Saturday, December 31, 2011


The WSJ's Rachel Bachman ("Enough Already With the Little Guy ... Why College Football's Power Conferences Should Ditch the Smaller Ones; the $2000 Question") explains why San Diego State is joining the Big East conf and why the colleges balked at the idea of throwing a $2,000 crumb to atheletes.  It's the money and it's shameless exploitation by colleges. There are now more than thirty college football bowl games.  More than half of the NCAA's Tier I-A schools play in a bowl game.  The games are on TV and for most of them the stands, while not empty, are sparsely populated.  Bachman explains that the way the gravy is spread, there is money for the poorer programs if they can attach themeselves to a rich conference.  Some of the poorer schools even end up pouring (diverting) money into their football programs, once they join high-rent conferences.

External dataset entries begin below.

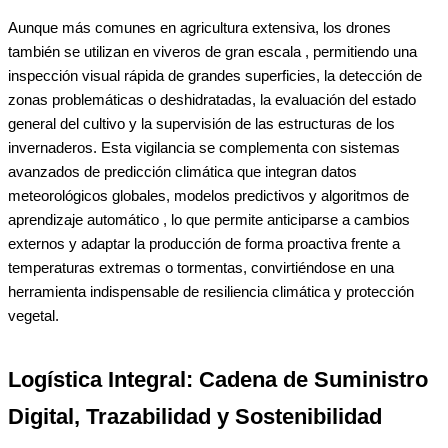
Aunque más comunes en agricultura extensiva, los drones
también se utilizan en viveros de gran escala , permitiendo una
inspección visual rápida de grandes superficies, la detección de
zonas problemáticas o deshidratadas, la evaluación del estado
general del cultivo y la supervisión de las estructuras de los
invernaderos. Esta vigilancia se complementa con sistemas
avanzados de predicción climática que integran datos
meteorológicos globales, modelos predictivos y algoritmos de
aprendizaje automático , lo que permite anticiparse a cambios
externos y adaptar la producción de forma proactiva frente a
temperaturas extremas o tormentas, convirtiéndose en una
herramienta indispensable de resiliencia climática y protección
vegetal.
Logística Integral: Cadena de Suministro
Digital, Trazabilidad y Sostenibilidad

The NY Times' Joe Nocera ("The College Sports Cartel") is less kind.
In fact, the N.C.A.A.’s real role is to oversee the collusion of university athletic departments, whose goal is to maximize revenue and suppress the wages of its captive labor force, a k a the players. Rarely, however, will the cartel nature of the N.C.A.A. be so nakedly on display as at this year’s convention.
The convention nixed the idea of offering athletes an extra $2,000 stipend.  They also rejected four-year scholarships in favor of two-year, further sticking it to the players and also revealing the real game being played.  Bachman reports that the schools already losing money had the most votes.  This supports her idea to get the little guys out of the top tier.   But that is unlikely.  Consider that Nocera ends this way:
... it certainly would be worthwhile to see someone challenge its cartel behavior in court. The inevitable rollback of the $2,000 stipend and the four-year scholarship would be an awfully good place to start.
Good luck to Bachman and Nocera.  The more schools in the cartel, the more alumni cheering their bowl-bound programs, the less likely that Congress or the Department of Justice will lift a finger.  Yes, they take stands against "monopolies", but they also count votes.


The Jan 1 NY Times shows where some of the college football money goes.  I have no problem with star coaches getting what the market will bear, but the colleges' treatment of their players is show to be all the more shabby.